▶ **About this task**
Quote every line from the one containing "Here, each photo" down to the one containing "0.032736, -0.081148, 1.474929]]", both included, and leave out the pictures.

▶ **Provided data**
● ● ● ● ●
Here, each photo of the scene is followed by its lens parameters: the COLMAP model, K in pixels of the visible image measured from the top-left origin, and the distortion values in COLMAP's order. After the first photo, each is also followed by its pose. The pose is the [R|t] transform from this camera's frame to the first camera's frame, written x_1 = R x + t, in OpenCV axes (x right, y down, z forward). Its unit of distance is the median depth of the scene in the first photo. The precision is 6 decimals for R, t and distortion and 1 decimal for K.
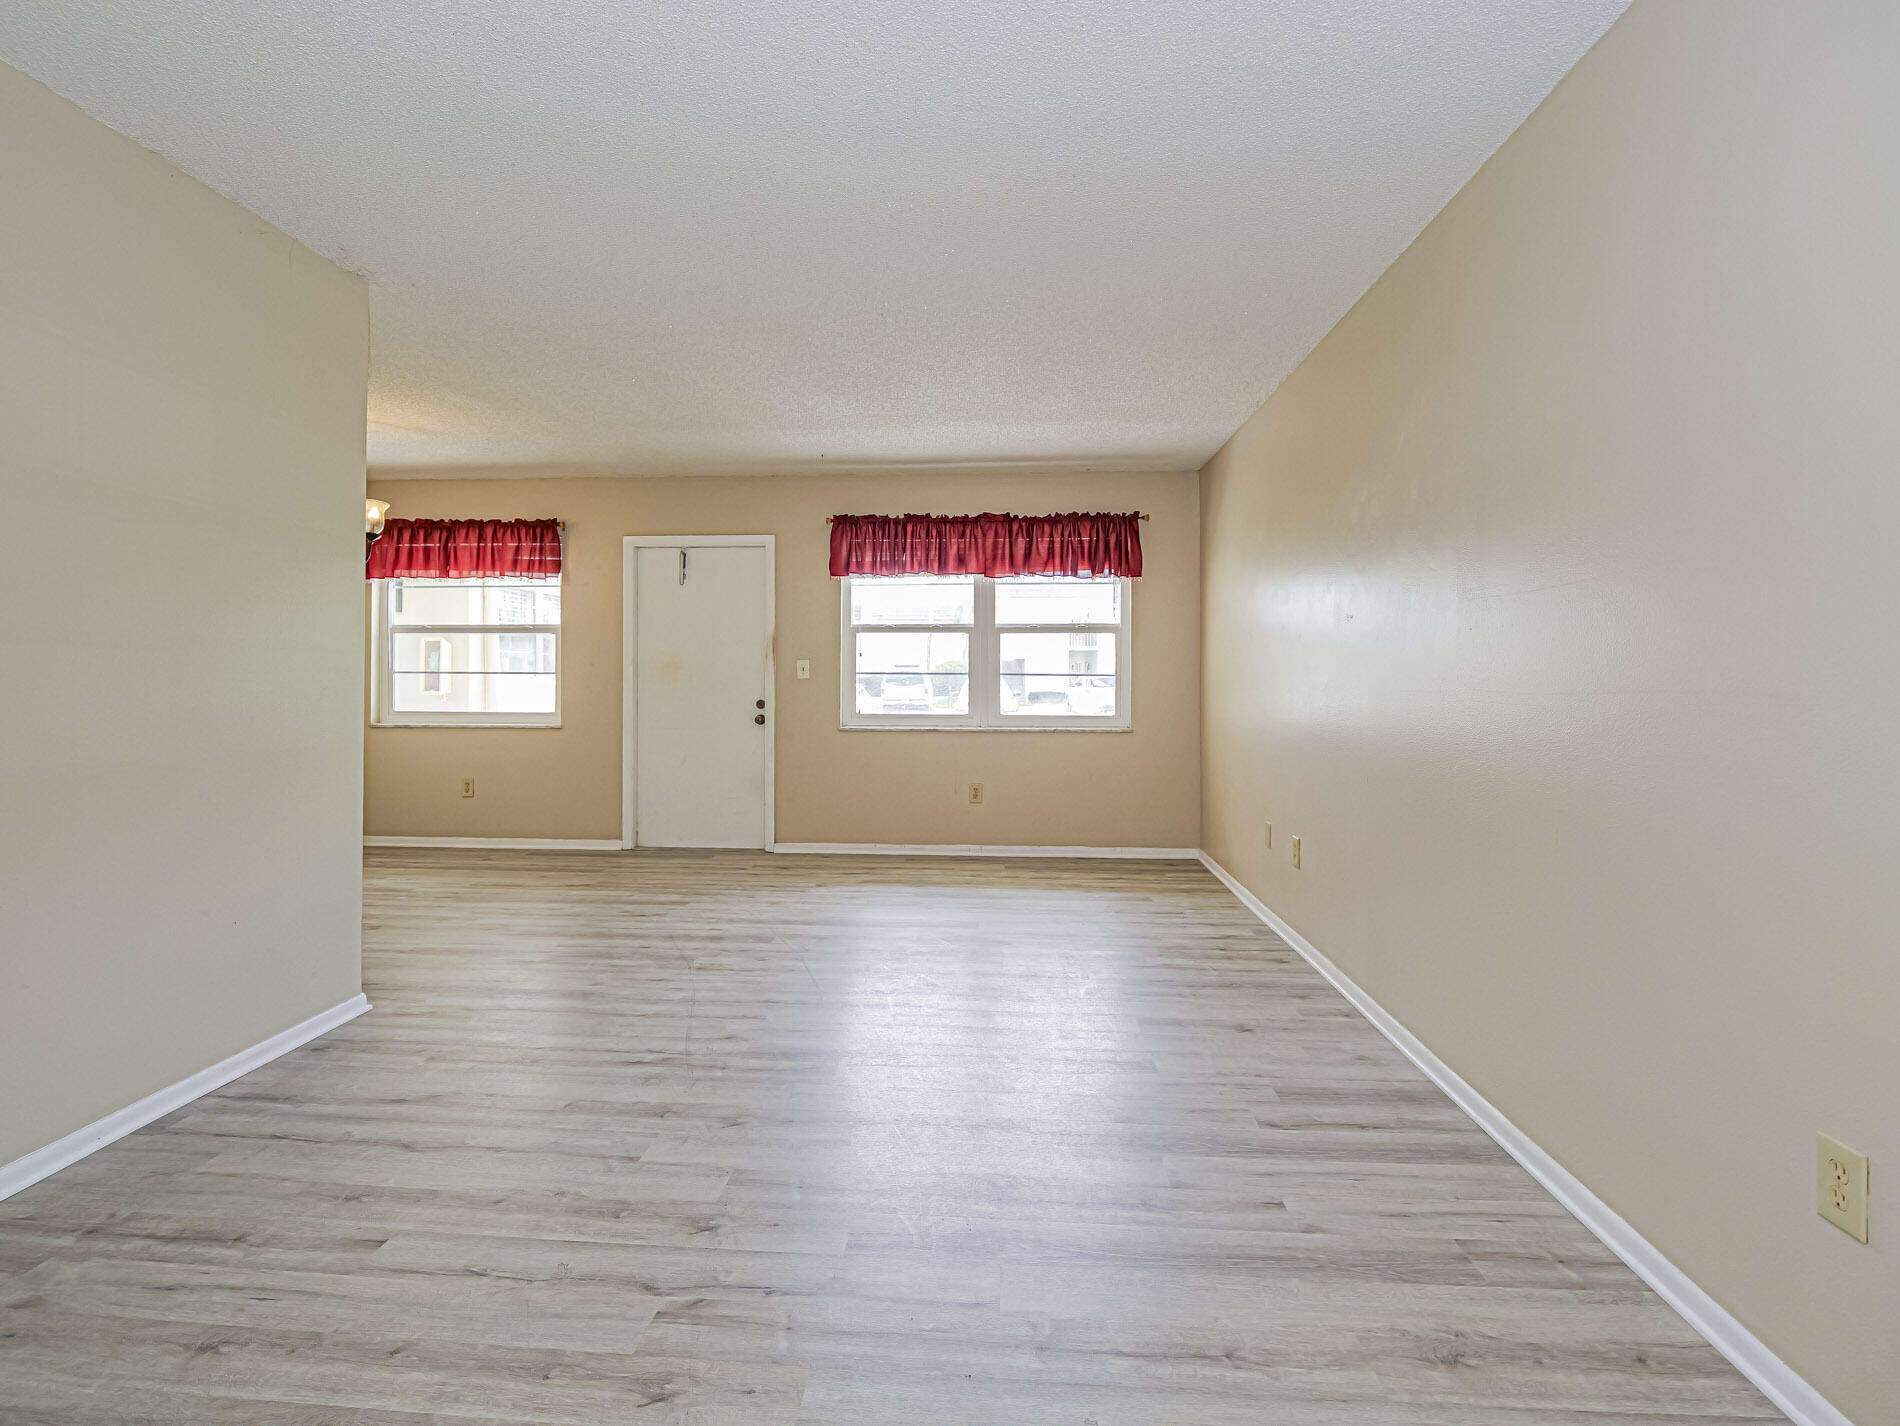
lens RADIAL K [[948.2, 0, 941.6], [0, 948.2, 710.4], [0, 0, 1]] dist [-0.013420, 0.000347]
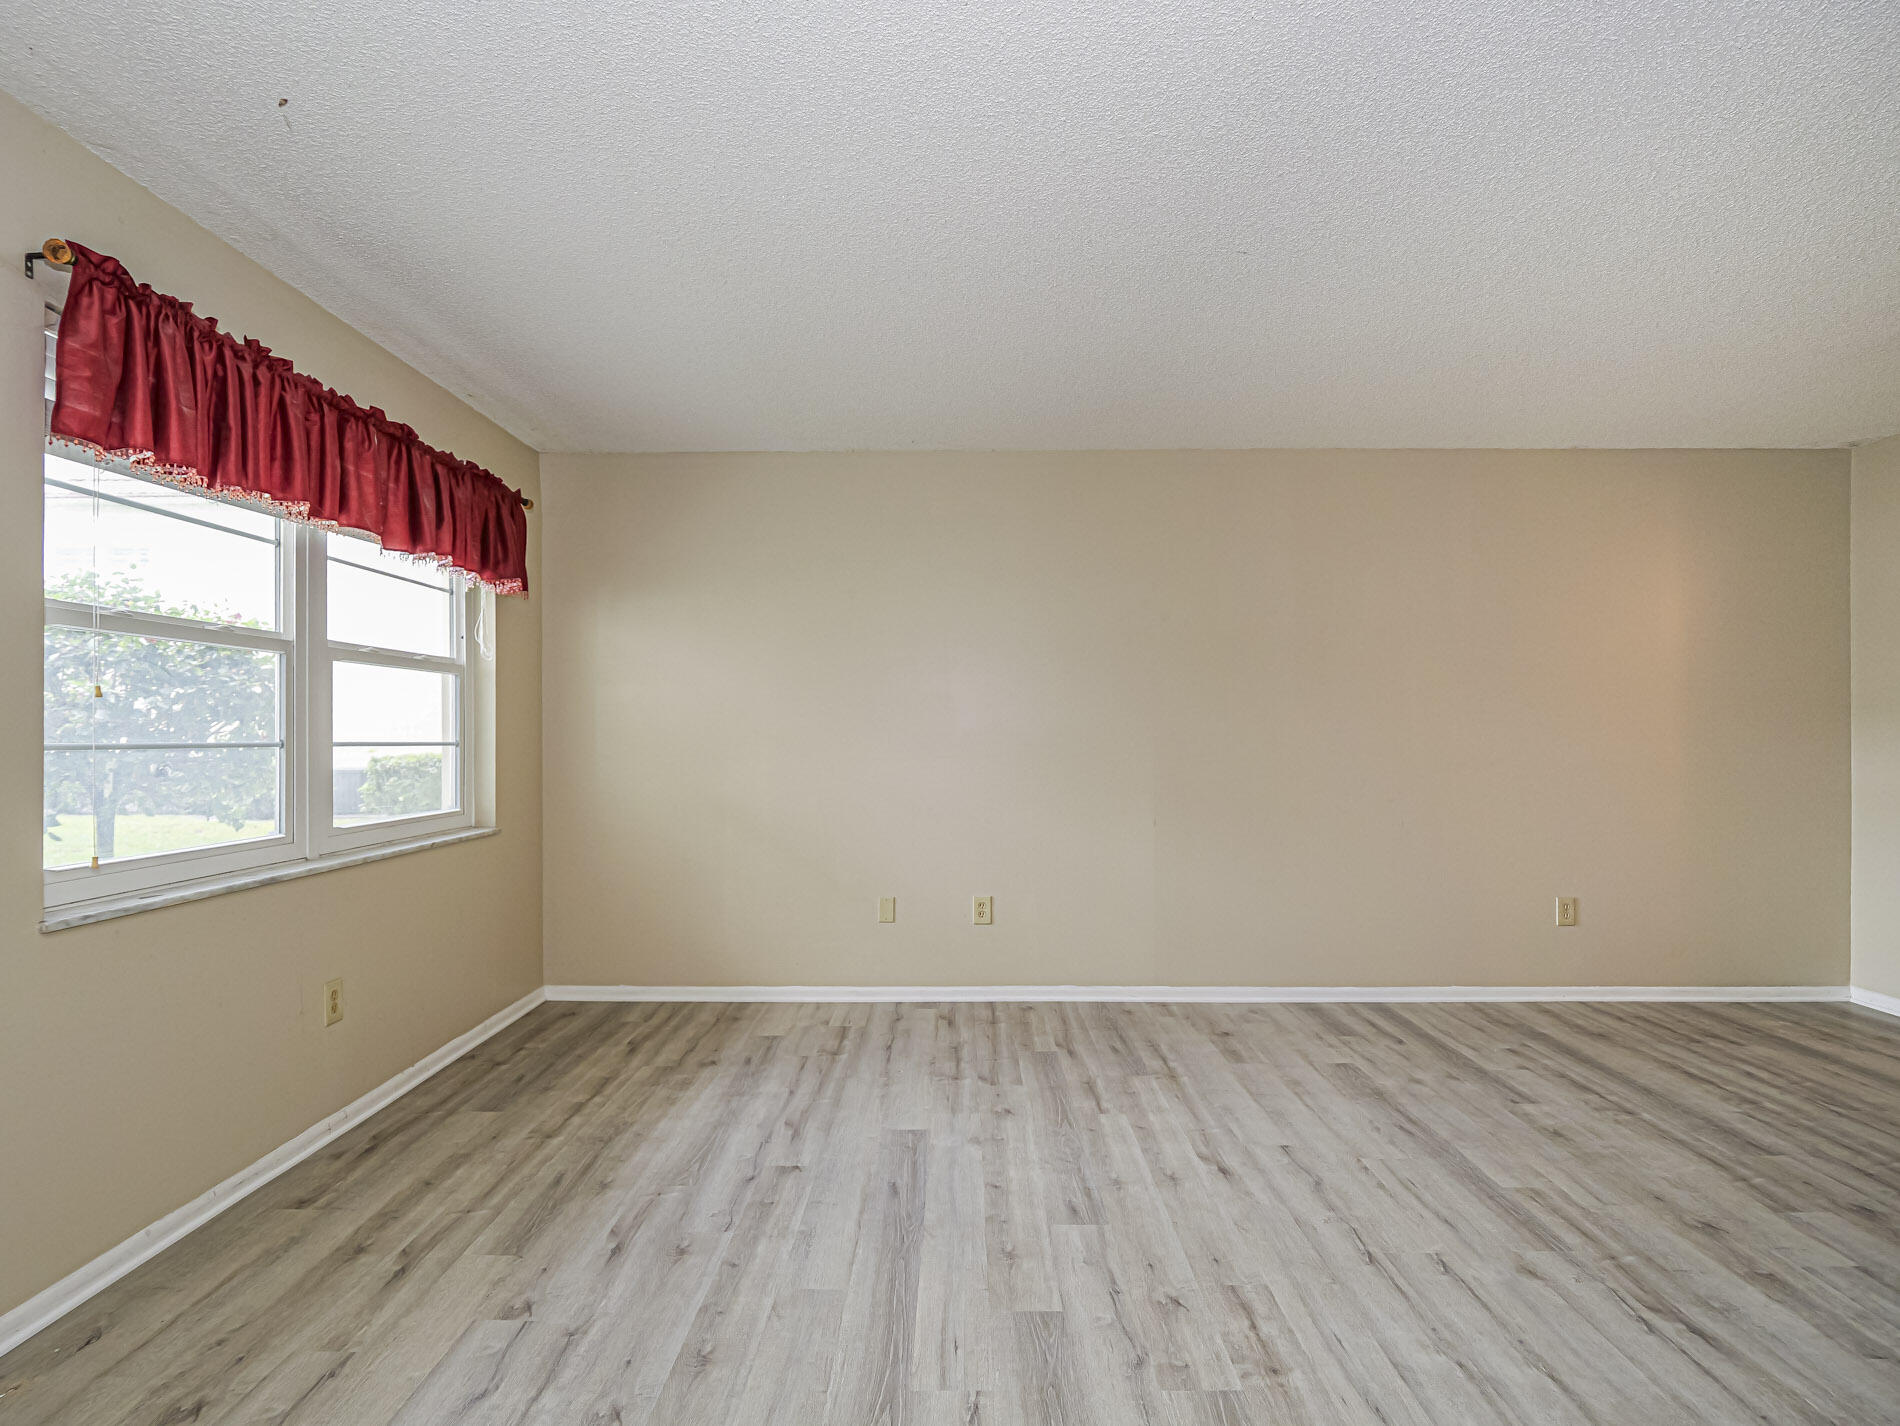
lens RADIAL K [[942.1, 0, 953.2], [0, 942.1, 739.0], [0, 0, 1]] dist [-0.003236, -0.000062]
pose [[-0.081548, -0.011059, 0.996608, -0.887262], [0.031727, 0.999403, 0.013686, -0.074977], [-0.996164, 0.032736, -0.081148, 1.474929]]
● ● ● ● ●
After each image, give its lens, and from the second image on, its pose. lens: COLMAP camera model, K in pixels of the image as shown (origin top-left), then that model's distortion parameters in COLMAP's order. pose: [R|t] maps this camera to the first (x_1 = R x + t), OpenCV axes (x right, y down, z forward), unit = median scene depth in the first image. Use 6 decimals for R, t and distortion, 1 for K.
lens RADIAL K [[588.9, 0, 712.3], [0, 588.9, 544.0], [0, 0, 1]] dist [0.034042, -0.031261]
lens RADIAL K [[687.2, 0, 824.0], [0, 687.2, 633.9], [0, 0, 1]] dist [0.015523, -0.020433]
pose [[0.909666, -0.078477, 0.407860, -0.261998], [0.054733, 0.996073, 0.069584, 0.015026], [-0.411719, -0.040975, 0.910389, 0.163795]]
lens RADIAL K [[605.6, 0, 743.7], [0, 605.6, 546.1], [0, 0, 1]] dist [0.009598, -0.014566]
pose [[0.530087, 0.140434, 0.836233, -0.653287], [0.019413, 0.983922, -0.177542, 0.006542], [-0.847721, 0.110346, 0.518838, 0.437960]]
● ● ● ● ●
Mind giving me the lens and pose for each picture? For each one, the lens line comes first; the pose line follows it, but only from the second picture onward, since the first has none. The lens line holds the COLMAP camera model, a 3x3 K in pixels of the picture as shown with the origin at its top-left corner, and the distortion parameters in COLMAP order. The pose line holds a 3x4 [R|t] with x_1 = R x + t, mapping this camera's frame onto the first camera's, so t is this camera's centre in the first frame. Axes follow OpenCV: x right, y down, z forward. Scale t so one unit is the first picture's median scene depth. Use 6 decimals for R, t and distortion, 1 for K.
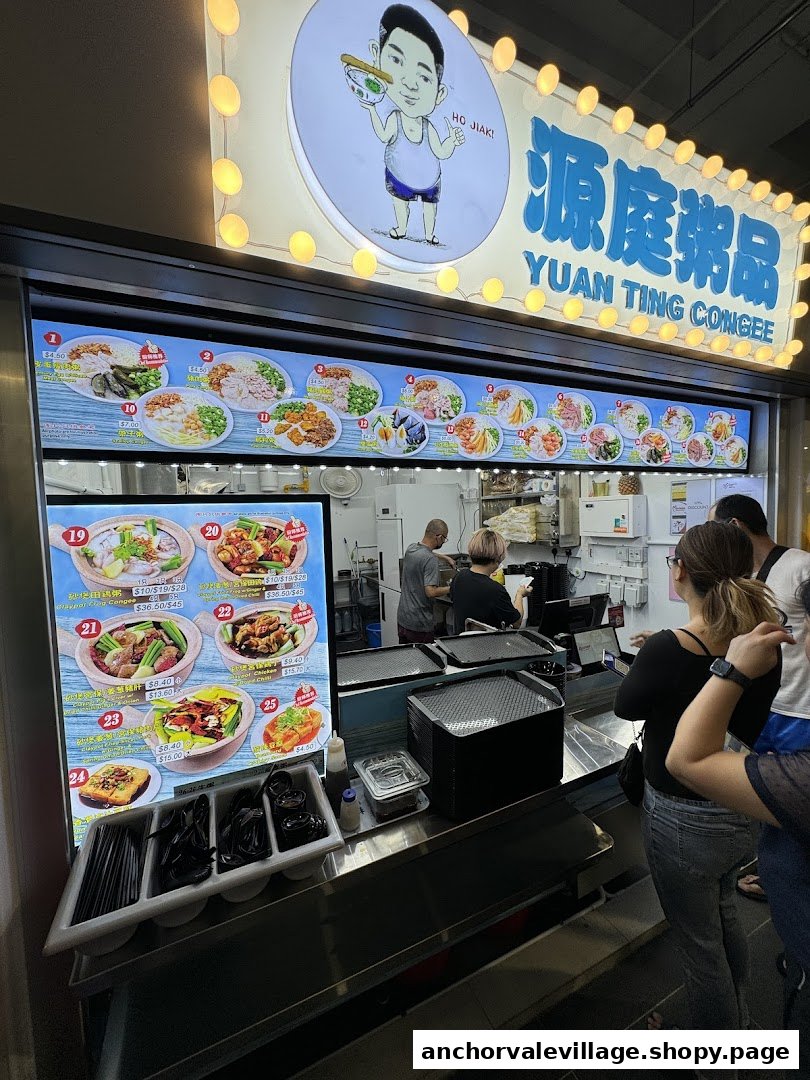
● ● ● ● ●
▶ **Output for this exercise**
Here, each photo of the scene is followed by its lens parameters: the COLMAP model, K in pixels of the visible image measured from the top-left origin, and the distortion values in COLMAP's order. After the first photo, each is also followed by its pose. The pose is the [R|t] transform from this camera's frame to the first camera's frame, written x_1 = R x + t, in OpenCV axes (x right, y down, z forward). Its unit of distance is the median depth of the scene in the first photo. The precision is 6 decimals for R, t and distortion and 1 decimal for K.
lens RADIAL K [[948.2, 0, 941.6], [0, 948.2, 710.4], [0, 0, 1]] dist [-0.013420, 0.000347]
lens RADIAL K [[942.1, 0, 953.2], [0, 942.1, 739.0], [0, 0, 1]] dist [-0.003236, -0.000062]
pose [[-0.081548, -0.011059, 0.996608, -0.887262], [0.031727, 0.999403, 0.013686, -0.074977], [-0.996164, 0.032736, -0.081148, 1.474929]]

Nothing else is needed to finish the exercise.